Unica opera in cui Roth chiama il personaggio come se stesso, Tromperie parla dello scrittore Philip (Denis Podalydès), newyorkese trasferitosi a Londra, che passa le giornate nel suo studio alternando alla compagnia della bella amante senza nome (Léa Seydoux) la scrittura di un diario delle sue esperienze private, destinato a diventare il suo prossimo romanzo. Nonostante entrambi siano in fuga da un matrimonio in crisi, è lei quella che appare più bisognosa delle attenzioni dell’altro. Diviso in undici capitoli e un epilogo, il film racconta delle storie di Philip con le sue diverse amanti e del deteriorarsi del rapporto con la moglie.
Tromperie è un’opera pluristratificata che si apre con un incipit che è anche una dichiarazione d’intenti: due immagini affiancate, New York a Londra, rappresentanti il movimento di Philip da una città all’altra e due realtà distinte ma coesistenti, due modi diversi di vedere una stessa vita. Lo split screen si apre come un sipario, Léa Seydoux e Denis Podalydès si muovono sul palcoscenico che lascia il posto, senza nessuno stacco, allo studio dello scrittore, come se fossero sempre stati lì.
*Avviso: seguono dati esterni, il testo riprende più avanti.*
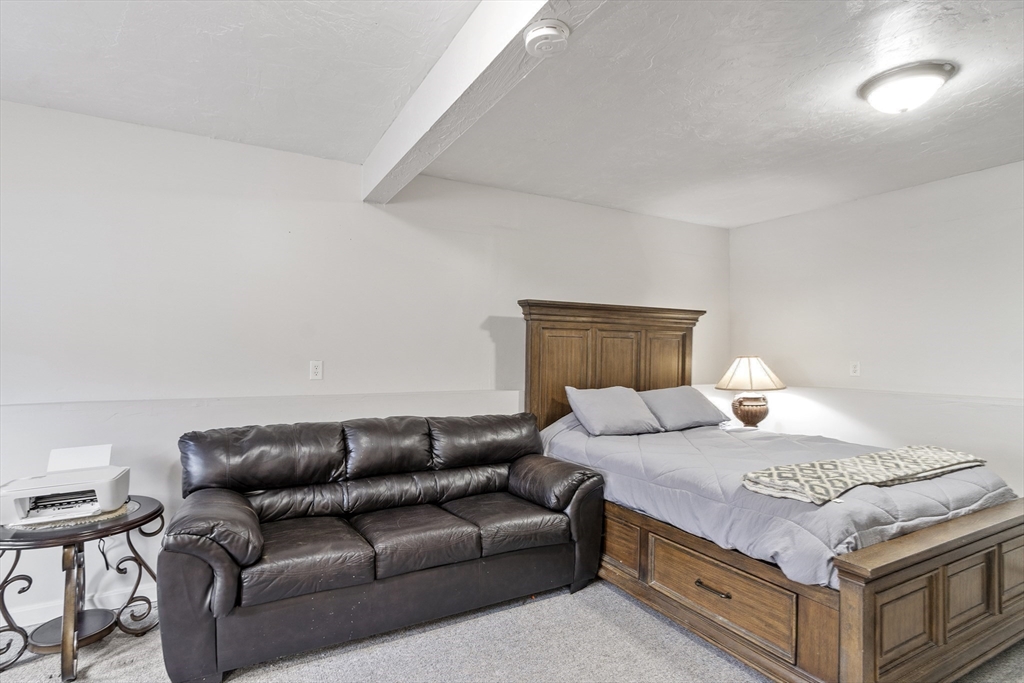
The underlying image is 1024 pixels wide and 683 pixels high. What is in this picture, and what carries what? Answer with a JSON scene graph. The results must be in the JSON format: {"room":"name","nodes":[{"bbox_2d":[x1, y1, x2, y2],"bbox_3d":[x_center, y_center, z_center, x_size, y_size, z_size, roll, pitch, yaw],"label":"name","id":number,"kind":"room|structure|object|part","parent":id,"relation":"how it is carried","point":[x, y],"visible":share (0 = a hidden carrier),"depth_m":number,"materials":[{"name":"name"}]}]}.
{"room":"bedroom","nodes":[
{"label":"bedroom","id":0,"kind":"room"},
{"bbox_2d":[0,99,730,634],"bbox_3d":[-0.712,0.135,3.389,6.213,2.460,0.157,1,-1,-29],"label":"back wall","id":1,"kind":"structure","parent":0,"point":[487,333],"depth_m":2.87,"materials":[{"name":"white paint"}]},
{"bbox_2d":[0,583,157,632],"bbox_3d":[-1.720,1.299,2.696,4.573,0.098,0.015,1,-1,-29],"label":"baseboard","id":2,"kind":"structure","parent":1,"relation":"attached to","point":[29,624],"depth_m":2.50,"materials":[{"name":"white paint"}]},
{"bbox_2d":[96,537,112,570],"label":"power cord","id":3,"kind":"object","parent":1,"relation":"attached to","point":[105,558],"visible":0.4,"depth_m":2.46,"materials":[{"name":"black plastic"}]},
{"bbox_2d":[309,360,322,379],"bbox_3d":[-1.176,0.172,3.078,0.072,0.116,0.010,1,-1,-29],"label":"wall socket","id":4,"kind":"object","parent":1,"relation":"attached to","point":[317,371],"visible":0.98,"depth_m":3.08,"materials":[{"name":"white plastic"}]},
{"bbox_2d":[0,0,1022,228],"bbox_3d":[0.533,-1.171,1.551,6.192,0.117,4.729,1,-1,-29],"label":"ceiling","id":5,"kind":"structure","parent":0,"point":[758,216],"depth_m":2.24,"materials":[{"name":"white paint"}]},
{"bbox_2d":[361,0,604,203],"bbox_3d":[0.049,-1.012,1.521,0.174,0.235,4.054,1,-1,-29],"label":"ceiling beam","id":6,"kind":"structure","parent":5,"relation":"attached to","point":[493,52],"depth_m":1.88,"materials":[{"name":"white paint"}]},
{"bbox_2d":[523,19,569,55],"bbox_3d":[0.103,-0.907,1.548,0.136,0.052,0.144,1,-1,-29],"label":"smoke detector","id":7,"kind":"object","parent":6,"relation":"attached to","point":[542,30],"visible":0.98,"depth_m":1.52,"materials":[{"name":"white plastic"}]},
{"bbox_2d":[858,60,956,113],"bbox_3d":[1.678,-1.042,2.189,0.328,0.129,0.329,1,-1,-29],"label":"ceiling light","id":8,"kind":"object","parent":5,"relation":"attached to","point":[918,68],"visible":0.98,"depth_m":2.11,"materials":[{"name":"white glass"}]},
{"bbox_2d":[0,577,1023,682],"bbox_3d":[0.221,1.382,1.229,5.813,0.101,4.554,1,-1,-29],"label":"carpet floor","id":9,"kind":"structure","parent":0,"point":[716,660],"depth_m":2.21,"materials":[{"name":"grey carpet"}]},
{"bbox_2d":[0,494,162,680],"bbox_3d":[-1.909,1.052,2.204,0.615,0.572,0.641,0,-1,23],"label":"side table","id":10,"kind":"object","parent":9,"relation":"on","point":[153,512],"visible":0.84,"depth_m":2.12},
{"bbox_2d":[7,499,140,531],"bbox_3d":[-1.886,0.740,2.223,0.397,0.004,0.412,0,-1,32],"label":"placemat","id":11,"kind":"object","parent":10,"relation":"on","point":[121,510],"visible":0.38,"depth_m":2.12,"materials":[{"name":"fabric"}]},
{"bbox_2d":[0,444,130,525],"bbox_3d":[-1.902,0.607,2.191,0.447,0.246,0.448,1,-1,-29],"label":"printer","id":12,"kind":"object","parent":11,"relation":"on","point":[105,496],"visible":0.98,"depth_m":2.16,"materials":[{"name":"white plastic"}]},
{"bbox_2d":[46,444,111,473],"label":"paper","id":13,"kind":"object","parent":12,"relation":"in","point":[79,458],"visible":0.62,"depth_m":2.31,"materials":[{"name":"white paper"}]},
{"bbox_2d":[160,406,606,682],"bbox_3d":[-0.568,0.892,2.708,2.072,0.922,0.917,1,-1,-29],"label":"leather sofa","id":14,"kind":"object","parent":9,"relation":"on","point":[199,518],"visible":0.98,"depth_m":2.40,"materials":[{"name":"leather"}]},
{"bbox_3d":[-1.283,0.825,2.217,0.368,0.316,0.560,1,-1,-29],"label":"armrest","id":15,"kind":"part","parent":14,"relation":"part of","materials":[{"name":"brown leather"}]},
{"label":"armrest","id":16,"kind":"part","parent":14,"relation":"part of","materials":[{"name":"brown leather"}]},
{"bbox_2d":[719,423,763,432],"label":"nightstand","id":17,"kind":"object","parent":9,"relation":"on","point":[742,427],"visible":0.13,"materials":[{"name":"white"}]},
{"bbox_2d":[715,356,786,428],"bbox_3d":[1.938,0.431,4.177,0.523,0.648,0.527,1,-1,-29],"label":"table lamp","id":18,"kind":"object","parent":17,"relation":"on","point":[740,375],"visible":0.99,"depth_m":4.07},
{"bbox_3d":[1.906,0.261,4.146,0.558,0.255,0.536,1,-1,-29],"label":"lampshade","id":19,"kind":"part","parent":18,"relation":"part of","materials":[{"name":"beige fabric"}]},
{"bbox_3d":[1.954,0.569,4.243,0.289,0.236,0.295,0,-1,27],"label":"lamp base","id":20,"kind":"part","parent":18,"relation":"part of","materials":[{"name":"brown ceramic"}]},
{"bbox_2d":[515,303,1023,682],"bbox_3d":[1.267,0.550,2.976,1.809,1.622,2.434,1,-1,-29],"label":"bed","id":21,"kind":"object","parent":9,"relation":"on","point":[880,568],"visible":0.78,"depth_m":2.13,"materials":[{"name":"brown wood"}]},
{"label":"panel","id":22,"kind":"part","parent":21,"relation":"part of","materials":[{"name":"brown wood"}]},
{"bbox_3d":[0.779,0.463,4.039,1.480,1.579,0.243,1,-1,-29],"label":"headboard","id":23,"kind":"part","parent":21,"relation":"part of","materials":[{"name":"brown wood"}]},
{"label":"panel","id":24,"kind":"part","parent":21,"relation":"part of","materials":[{"name":"brown wood"}]},
{"bbox_2d":[536,410,1016,588],"bbox_3d":[1.272,0.784,2.976,1.610,0.448,2.079,1,-1,-29],"label":"comforter","id":25,"kind":"object","parent":21,"relation":"on","point":[578,435],"visible":0.44,"depth_m":2.32,"materials":[{"name":"fabric"}]},
{"bbox_2d":[564,385,661,436],"bbox_3d":[0.694,0.480,3.555,0.637,0.313,0.370,1,-1,-29],"label":"pillow","id":26,"kind":"object","parent":25,"relation":"on","point":[600,407],"visible":0.99,"depth_m":3.44,"materials":[{"name":"grey fabric"}]},
{"bbox_2d":[639,385,729,431],"bbox_3d":[1.250,0.497,3.852,0.706,0.300,0.384,1,-1,-29],"label":"pillow","id":27,"kind":"object","parent":25,"relation":"on","point":[706,411],"visible":0.91,"depth_m":3.72,"materials":[{"name":"grey fabric"}]},
{"bbox_2d":[739,445,987,504],"bbox_3d":[1.661,0.586,2.365,1.352,0.073,0.425,1,-1,-29],"label":"throw blanket","id":28,"kind":"object","parent":25,"relation":"on","point":[936,456],"visible":0.98,"depth_m":2.23,"materials":[{"name":"beige fabric"}]},
{"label":"panel","id":29,"kind":"part","parent":21,"relation":"part of","materials":[{"name":"brown wood"}]},
{"bbox_3d":[1.787,1.012,2.041,1.545,0.624,0.163,1,-1,-29],"label":"footboard","id":30,"kind":"part","parent":21,"relation":"part of","materials":[{"name":"brown wood"}]},
{"bbox_2d":[729,159,1023,500],"bbox_3d":[3.097,0.174,2.979,0.145,2.478,4.153,1,-1,-29],"label":"right wall","id":31,"kind":"structure","parent":0,"point":[952,222],"depth_m":3.57,"materials":[{"name":"white paint"}]},
{"bbox_2d":[849,361,860,376],"bbox_3d":[2.593,0.206,3.865,0.010,0.117,0.073,1,-1,-29],"label":"wall socket","id":32,"kind":"object","parent":31,"relation":"attached to","point":[854,367],"visible":0.98,"depth_m":3.86,"materials":[{"name":"white plastic"}]},
{"bbox_2d":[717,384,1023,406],"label":"wall trim","id":33,"kind":"object","parent":31,"relation":"attached to","point":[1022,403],"visible":0.85,"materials":[{"name":"white paint"}]}
]}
Finzione e realtà si intrecciano fin da subito, come si intrecciano i narratori in uno schema di scatole cinesi: Desplechin racconta Roth, che racconta Philip, che racconta se stesso. E se aprissimo il diario del personaggio lo schema potrebbe ripetersi all’infinito in un continuo moltiplicarsi di immagini. Una riflessione sulla realtà delle immagini e delle rappresentazioni che diventa centrale nel litigio tra lo scrittore e la moglie (Anouk Grinberg), che non riesce a comprendere se la realtà della narrazione coincida con la sua o se sia soltanto finzione. L’inganno del titolo sta in questa relazione trasduttiva in cui i due poli si influenzano reciprocamente e costantemente nel loro darsi, una relazione che a sua volta descrive il rapporto tra due persone che si amano, in cui l’influenza reciproca modifica costantemente gli amanti.
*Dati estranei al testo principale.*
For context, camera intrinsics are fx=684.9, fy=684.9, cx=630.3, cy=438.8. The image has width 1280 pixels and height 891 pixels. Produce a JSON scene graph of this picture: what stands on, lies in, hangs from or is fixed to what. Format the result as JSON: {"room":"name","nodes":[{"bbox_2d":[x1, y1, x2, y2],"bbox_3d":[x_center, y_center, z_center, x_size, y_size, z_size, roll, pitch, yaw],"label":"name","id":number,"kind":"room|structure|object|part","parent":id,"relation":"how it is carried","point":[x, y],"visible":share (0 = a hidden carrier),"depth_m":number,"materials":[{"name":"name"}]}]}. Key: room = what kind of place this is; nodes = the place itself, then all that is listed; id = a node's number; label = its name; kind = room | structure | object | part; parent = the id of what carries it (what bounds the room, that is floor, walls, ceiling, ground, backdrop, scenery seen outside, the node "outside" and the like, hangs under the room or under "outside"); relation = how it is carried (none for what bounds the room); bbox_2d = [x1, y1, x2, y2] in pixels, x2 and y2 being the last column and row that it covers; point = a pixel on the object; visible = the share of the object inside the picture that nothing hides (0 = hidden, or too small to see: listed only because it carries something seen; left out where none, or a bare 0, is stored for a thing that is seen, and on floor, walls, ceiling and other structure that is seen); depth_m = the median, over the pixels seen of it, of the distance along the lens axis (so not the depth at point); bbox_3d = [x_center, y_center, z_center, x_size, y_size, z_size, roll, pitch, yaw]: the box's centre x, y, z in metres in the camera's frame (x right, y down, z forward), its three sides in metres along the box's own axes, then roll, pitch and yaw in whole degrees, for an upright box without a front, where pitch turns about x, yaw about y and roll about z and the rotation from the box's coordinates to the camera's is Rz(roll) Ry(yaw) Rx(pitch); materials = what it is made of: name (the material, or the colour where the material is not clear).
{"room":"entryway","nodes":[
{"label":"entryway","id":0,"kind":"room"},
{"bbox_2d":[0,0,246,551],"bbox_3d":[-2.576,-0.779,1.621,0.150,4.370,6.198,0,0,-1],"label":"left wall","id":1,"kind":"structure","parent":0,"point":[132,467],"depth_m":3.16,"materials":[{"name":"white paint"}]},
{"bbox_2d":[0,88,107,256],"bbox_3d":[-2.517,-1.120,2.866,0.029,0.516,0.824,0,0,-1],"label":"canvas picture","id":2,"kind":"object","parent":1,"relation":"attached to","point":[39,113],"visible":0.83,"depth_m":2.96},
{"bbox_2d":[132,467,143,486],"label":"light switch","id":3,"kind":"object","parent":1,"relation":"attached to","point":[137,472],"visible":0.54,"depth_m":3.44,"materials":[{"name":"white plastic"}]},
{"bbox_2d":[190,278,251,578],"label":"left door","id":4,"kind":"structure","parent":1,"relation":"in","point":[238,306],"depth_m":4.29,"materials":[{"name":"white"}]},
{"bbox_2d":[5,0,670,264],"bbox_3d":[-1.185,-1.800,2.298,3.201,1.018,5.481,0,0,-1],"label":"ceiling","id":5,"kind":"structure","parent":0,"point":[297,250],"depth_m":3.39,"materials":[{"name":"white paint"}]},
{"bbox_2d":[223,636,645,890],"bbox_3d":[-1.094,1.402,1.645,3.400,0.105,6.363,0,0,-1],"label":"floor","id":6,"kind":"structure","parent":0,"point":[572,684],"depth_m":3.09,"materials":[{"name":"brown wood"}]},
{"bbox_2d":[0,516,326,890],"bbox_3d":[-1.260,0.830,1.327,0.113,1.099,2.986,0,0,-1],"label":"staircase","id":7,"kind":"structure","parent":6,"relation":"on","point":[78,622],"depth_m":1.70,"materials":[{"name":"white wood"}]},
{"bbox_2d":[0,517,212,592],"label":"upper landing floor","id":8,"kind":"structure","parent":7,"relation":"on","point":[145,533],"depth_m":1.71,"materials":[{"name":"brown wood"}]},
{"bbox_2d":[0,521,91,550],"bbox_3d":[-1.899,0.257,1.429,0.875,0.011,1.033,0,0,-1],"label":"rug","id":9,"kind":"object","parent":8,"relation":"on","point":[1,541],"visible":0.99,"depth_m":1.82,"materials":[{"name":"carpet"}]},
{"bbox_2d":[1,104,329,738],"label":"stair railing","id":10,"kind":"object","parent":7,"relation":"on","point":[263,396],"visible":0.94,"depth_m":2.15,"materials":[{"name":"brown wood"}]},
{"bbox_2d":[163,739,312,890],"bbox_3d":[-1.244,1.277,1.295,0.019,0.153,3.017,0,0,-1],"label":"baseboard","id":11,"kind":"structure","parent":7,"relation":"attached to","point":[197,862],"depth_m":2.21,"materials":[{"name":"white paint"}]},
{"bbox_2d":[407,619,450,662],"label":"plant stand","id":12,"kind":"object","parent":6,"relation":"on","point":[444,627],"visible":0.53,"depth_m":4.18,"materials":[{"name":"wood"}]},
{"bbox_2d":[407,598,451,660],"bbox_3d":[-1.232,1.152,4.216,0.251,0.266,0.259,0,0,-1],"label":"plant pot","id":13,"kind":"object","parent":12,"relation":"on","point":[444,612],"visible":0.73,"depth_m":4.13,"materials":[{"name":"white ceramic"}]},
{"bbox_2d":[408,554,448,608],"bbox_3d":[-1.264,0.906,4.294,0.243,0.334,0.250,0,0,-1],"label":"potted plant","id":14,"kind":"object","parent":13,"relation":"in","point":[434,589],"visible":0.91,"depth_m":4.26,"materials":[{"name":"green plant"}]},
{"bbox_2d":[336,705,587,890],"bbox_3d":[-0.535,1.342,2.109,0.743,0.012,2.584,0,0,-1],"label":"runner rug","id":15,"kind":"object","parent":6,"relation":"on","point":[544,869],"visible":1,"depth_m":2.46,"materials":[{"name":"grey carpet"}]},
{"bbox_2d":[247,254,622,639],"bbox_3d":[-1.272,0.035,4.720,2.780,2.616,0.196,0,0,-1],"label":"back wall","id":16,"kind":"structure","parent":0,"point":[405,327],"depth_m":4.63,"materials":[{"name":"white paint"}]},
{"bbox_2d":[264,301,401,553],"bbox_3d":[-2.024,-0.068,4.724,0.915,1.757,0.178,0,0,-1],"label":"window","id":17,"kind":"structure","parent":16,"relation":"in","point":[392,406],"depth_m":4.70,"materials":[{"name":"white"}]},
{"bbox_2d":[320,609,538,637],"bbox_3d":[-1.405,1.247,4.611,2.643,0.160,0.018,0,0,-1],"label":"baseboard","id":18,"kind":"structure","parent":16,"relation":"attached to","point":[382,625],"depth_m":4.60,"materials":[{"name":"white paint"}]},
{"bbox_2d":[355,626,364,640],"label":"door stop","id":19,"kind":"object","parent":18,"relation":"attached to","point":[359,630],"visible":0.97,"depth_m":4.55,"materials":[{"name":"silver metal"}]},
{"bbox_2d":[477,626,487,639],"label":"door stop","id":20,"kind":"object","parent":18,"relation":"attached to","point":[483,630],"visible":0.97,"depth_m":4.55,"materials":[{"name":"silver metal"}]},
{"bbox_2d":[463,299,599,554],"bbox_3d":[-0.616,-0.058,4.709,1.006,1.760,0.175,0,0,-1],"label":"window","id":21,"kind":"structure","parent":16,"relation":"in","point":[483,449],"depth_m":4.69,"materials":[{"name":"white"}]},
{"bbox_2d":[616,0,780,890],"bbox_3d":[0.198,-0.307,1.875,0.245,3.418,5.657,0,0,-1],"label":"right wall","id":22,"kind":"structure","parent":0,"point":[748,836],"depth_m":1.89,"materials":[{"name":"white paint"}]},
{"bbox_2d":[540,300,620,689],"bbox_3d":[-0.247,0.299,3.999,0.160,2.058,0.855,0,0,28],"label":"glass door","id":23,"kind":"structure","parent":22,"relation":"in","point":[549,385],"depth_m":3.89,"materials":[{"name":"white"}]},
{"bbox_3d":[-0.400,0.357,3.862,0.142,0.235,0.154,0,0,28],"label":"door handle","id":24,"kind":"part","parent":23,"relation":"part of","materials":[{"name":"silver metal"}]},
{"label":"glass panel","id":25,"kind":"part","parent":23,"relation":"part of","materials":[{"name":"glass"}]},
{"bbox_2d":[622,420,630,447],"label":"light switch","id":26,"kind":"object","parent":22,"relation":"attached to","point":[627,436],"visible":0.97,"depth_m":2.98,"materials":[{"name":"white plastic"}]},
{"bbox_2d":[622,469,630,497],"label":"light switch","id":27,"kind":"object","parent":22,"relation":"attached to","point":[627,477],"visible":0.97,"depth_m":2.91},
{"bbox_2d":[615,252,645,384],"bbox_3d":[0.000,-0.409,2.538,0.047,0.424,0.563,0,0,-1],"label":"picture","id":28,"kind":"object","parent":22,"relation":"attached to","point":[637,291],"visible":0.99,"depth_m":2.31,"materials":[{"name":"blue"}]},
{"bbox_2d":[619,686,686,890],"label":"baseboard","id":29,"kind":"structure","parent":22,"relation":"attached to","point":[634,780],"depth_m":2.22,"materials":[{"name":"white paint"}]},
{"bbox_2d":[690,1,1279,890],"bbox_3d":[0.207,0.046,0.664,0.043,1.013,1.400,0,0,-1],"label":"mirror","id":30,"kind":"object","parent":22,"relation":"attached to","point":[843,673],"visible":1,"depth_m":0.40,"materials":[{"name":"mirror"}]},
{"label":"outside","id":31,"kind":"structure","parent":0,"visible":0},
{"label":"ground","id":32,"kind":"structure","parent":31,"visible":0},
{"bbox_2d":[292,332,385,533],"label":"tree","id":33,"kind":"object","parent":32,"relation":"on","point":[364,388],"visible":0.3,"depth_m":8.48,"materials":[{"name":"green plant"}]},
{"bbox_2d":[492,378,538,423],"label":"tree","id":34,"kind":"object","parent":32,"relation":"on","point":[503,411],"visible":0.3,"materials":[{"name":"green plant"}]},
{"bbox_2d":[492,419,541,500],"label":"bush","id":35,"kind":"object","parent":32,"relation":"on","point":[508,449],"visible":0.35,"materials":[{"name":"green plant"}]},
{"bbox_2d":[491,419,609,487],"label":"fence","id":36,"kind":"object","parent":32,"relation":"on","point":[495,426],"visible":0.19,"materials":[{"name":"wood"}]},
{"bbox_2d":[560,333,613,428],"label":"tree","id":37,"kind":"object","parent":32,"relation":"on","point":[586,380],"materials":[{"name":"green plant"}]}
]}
Tromperie è un film difficile da vedere nel 2022 perché si porta dietro una serie di critiche, anche giustificate, sul ruolo della donna nel romanzo di Roth. Tutte le figure femminili vivono solo e soltanto in funzione del protagonista maschile e degli uomini, al punto che una giovane e brillante studentessa di Philip arriva a curarsi con l’elettroshock a causa delle troppe delusioni d’amore. Donne fragili e incapaci di stare da sole che si realizzano solo nella storia d’amore con un narcisista, interessato unicamente ad appagare il suo ego e vedere soddisfatta la sua necessità di sentirsi importante.
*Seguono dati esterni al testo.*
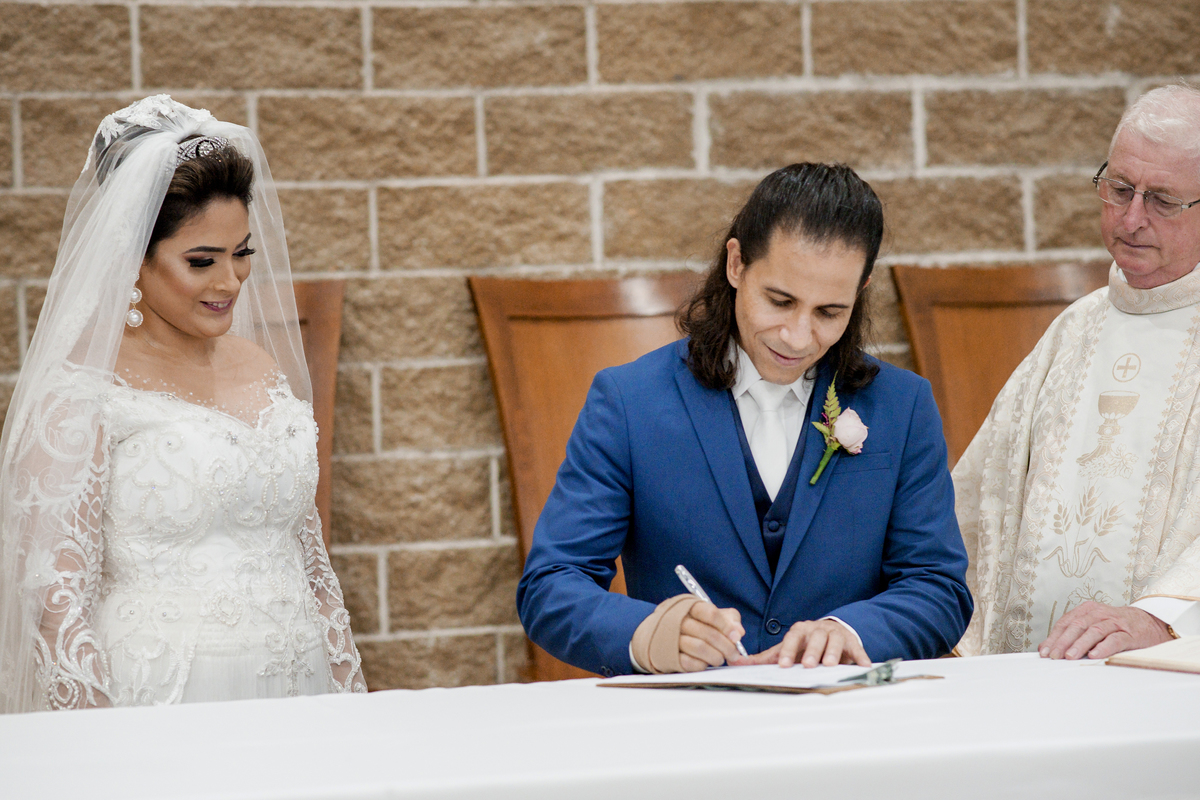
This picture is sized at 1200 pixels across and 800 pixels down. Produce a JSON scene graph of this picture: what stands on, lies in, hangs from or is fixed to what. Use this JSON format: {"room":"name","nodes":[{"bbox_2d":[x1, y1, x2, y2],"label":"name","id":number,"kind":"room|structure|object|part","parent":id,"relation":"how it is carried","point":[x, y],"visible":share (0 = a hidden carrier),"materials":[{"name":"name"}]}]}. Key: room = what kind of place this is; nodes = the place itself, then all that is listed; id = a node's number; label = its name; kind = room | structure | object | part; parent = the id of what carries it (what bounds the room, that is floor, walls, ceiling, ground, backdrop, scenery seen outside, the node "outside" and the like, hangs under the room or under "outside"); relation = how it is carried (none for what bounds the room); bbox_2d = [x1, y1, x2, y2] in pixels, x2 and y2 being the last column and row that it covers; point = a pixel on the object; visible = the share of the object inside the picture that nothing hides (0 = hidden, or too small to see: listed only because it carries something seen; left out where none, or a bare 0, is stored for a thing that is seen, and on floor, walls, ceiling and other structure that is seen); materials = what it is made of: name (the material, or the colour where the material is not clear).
{"room":"place of worship","nodes":[
{"label":"place of worship","id":0,"kind":"room"},
{"bbox_2d":[0,0,1199,697],"label":"brick wall","id":1,"kind":"structure","parent":0,"point":[3,127],"materials":[{"name":"brick"}]},
{"label":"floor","id":2,"kind":"structure","parent":0,"visible":0},
{"bbox_2d":[2,97,369,714],"label":"woman","id":3,"kind":"object","parent":2,"relation":"on","point":[233,274],"visible":0.82},
{"bbox_2d":[242,274,342,557],"label":"wooden chair","id":4,"kind":"object","parent":2,"relation":"on","point":[315,330],"visible":0.14,"materials":[{"name":"brown wood"}]},
{"bbox_2d":[471,275,695,686],"label":"wooden chair","id":5,"kind":"object","parent":2,"relation":"on","point":[595,297],"visible":0.27,"materials":[{"name":"brown wood"}]},
{"bbox_2d":[1,649,1199,797],"label":"altar table","id":6,"kind":"object","parent":2,"relation":"on","point":[592,691],"visible":0.92,"materials":[{"name":"white fabric"}]},
{"bbox_2d":[598,658,942,694],"label":"folder","id":7,"kind":"object","parent":6,"relation":"on","point":[809,689],"visible":0.74,"materials":[{"name":"paper"}]},
{"bbox_2d":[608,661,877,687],"label":"paper","id":8,"kind":"object","parent":7,"relation":"on","point":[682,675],"visible":0.67,"materials":[{"name":"white paper"}]},
{"bbox_2d":[837,657,900,685],"label":"clip","id":9,"kind":"object","parent":7,"relation":"on","point":[888,679],"visible":0.96,"materials":[{"name":"silver metal"}]},
{"bbox_2d":[1104,635,1199,674],"label":"book","id":10,"kind":"object","parent":6,"relation":"on","point":[1144,661],"visible":0.98,"materials":[{"name":"beige paper"}]},
{"bbox_2d":[519,162,977,681],"label":"man","id":11,"kind":"object","parent":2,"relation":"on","point":[743,257],"visible":0.84},
{"bbox_2d":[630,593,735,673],"label":"wrap","id":12,"kind":"object","parent":11,"relation":"on","point":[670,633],"visible":0.78,"materials":[{"name":"beige fabric"}]},
{"bbox_2d":[674,562,746,657],"label":"pen","id":13,"kind":"object","parent":11,"relation":"in","point":[679,567],"visible":0.56,"materials":[{"name":"silver metal"}]},
{"bbox_2d":[892,260,1108,465],"label":"wooden chair","id":14,"kind":"object","parent":2,"relation":"on","point":[1006,281],"visible":0.31,"materials":[{"name":"brown wood"}]},
{"bbox_2d":[952,84,1199,661],"label":"man","id":15,"kind":"object","parent":2,"relation":"on","point":[1154,274],"visible":0.81},
{"bbox_2d":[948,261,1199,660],"label":"vestment","id":16,"kind":"object","parent":15,"relation":"on","point":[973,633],"visible":0.39,"materials":[{"name":"beige fabric"}]},
{"label":"cuff","id":17,"kind":"part","parent":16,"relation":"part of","materials":[{"name":"white fabric"}]}
]}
Il capitolo intitolato Il processo affronta proprio questo tema. Philip viene sottoposto ad un processo immaginario dalle donne, accusato di averle insultate, svilite. Lo scrittore risponde senza il minimo segno di pentimento, anzi con orgoglio se ne vanta. Si tratta di una posizione volutamente provocatoria che avvia un discorso sulla rappresentazione femminile e sulla presenza di personaggi misogini nei film che diventa lunga e complessa e di difficile trattazione in poche righe, ma che potrebbe essere semplificata nella domanda: se è vero che i movimenti di emancipazione femminile hanno mosso delle critiche utili a comprendere posizioni problematiche, queste rappresentazioni devono necessariamente essere condannate o sarebbe più utile mantenerle in modo da avviare un ragionamento critico?
Indipendentemente da ciò, Tromperie è un ottimo film che indaga lo statuto delle immagini nella rappresentazione cinematografica, e che trova la sua forza anche nelle ottime interpretazioni del suo cast di attori.